The NSE index Nifty ended the session marginally lower, after earlier breaching 10,000 points for the first time, due to profit-booking by investors in recent gainers.

The NSE benchmark made history breaching the 10,000 level for the first time by hitting an all-time high of 10,011.30 at the outset, led by stronger-than-expected earnings by blue-chips and continuous buying by foreign funds and domestic institutions.

Also, steady monsoon progress and smooth GST take-off helped both the key indices scale historic highs.

But a wave of profit-booking dragged the Nifty down by 1.85 points, or 0.02 per cent, to settle at 9,964.55. Similarly, the 30-share BSE index Sensex closed down by 17.6 points or 0.05 per cent at 32,228.27, after earlier rising as much as 0.40 per cent to an all-time high of 32,374.30.

Among BSE sectoral indices, metal index was up 1.43 per cent, followed by realty 0.65 per cent, banking 0.44 per cent and TECk 0.42 per cent. On the other hand, capital goods index fell 0.51 per cent, auto 0.41 per cent, FMCG and healthcare 0.33 per cent each.

Top five Sensex gainers were Axis Bank (+1.94%), Bharti Airtel (+1.76%), TCS (+1.5%), Tata Steel (+1.03%) and Adani Ports (+0.68%), while the major losers were Lupin (-1.96%), Tata Motors (-1.61%), Coal India (-1.07%), Cipla (-0.89%) and Sun Pharma (-0.81%).

“Market made a historical day by touching 10k supported by better earnings from blue-chips and strong liquidity.

However, profit-booking at higher levels pulled the market to mild correction due to psychological effect, muted Q1 results for midcaps and awaiting Fed monetary policy meet,” said Vinod Nair, Head of Research, Geojit Financial Services.

Participants also looked up to US Federal Reserve policy meeting later today. Key indices in the Asian region lay low.

FII inflows

The NSE has surged 22 per cent this year, just behind South Korea's and Hong Kong's markets, in a broad-based rally fuelled by a surge in foreign investments and flows from retail investors buying into mutual funds for the first time.

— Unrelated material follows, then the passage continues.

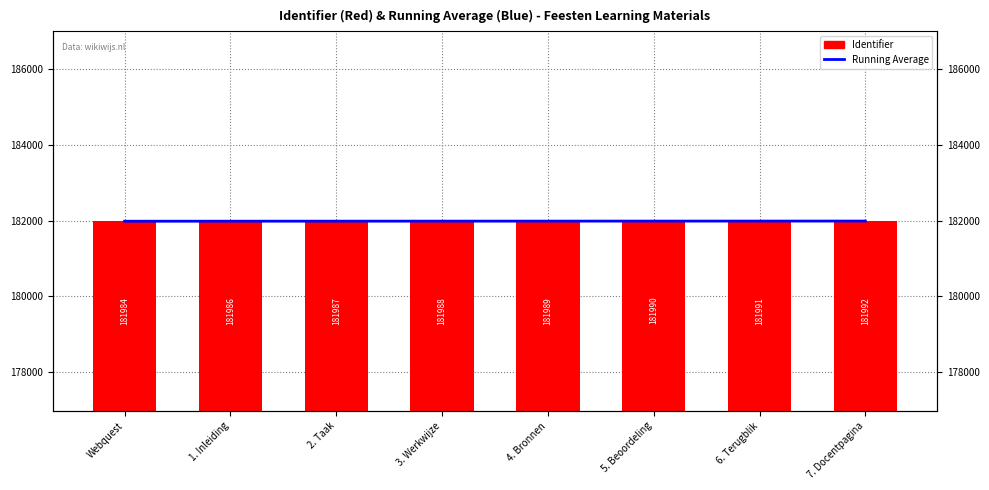

What is the label of the 2nd bar from the left?

1. Inleiding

Both investors have bet heavily that economic growth will accelerate from 6.1 per cent in the January-March quarter, boosting corporate earnings. Hopes are also high for economic and fiscal reforms after the government unveiled a national goods and services tax this month.

Still, valuation concerns linger: the NSE was trading at around 21 times 12-month forward price-to-earnings, compared with a five-year average of 17.91.

“It is a historical moment given Nifty touched the key psychological mark,” said Siddhartha Khemka, Head Research for Equity for Centrum Wealth.

“However we can expect a consolidation at higher levels given the rich valuations towards the end of the current corporate results season,” he added.

As per provisional data, foreign portfolio investors (FPIs) sold shares worth a net Rs 366.84 crore yesterday. Domestic institutional investors (DIIs) bought shares worth a net Rs 668.87 crore.

The dollar crept up from a 13-month low on Tuesday after stronger-than-expected readings on US factory and services activity ahead of the start of a Federal Reserve meeting later in the day, but Asian stocks were subdued.

MSCI's broadest index of Asia-Pacific shares outside Japan was flat in early trade, with a number of markets looking for fresh impetus after hitting multi-year highs in recent weeks.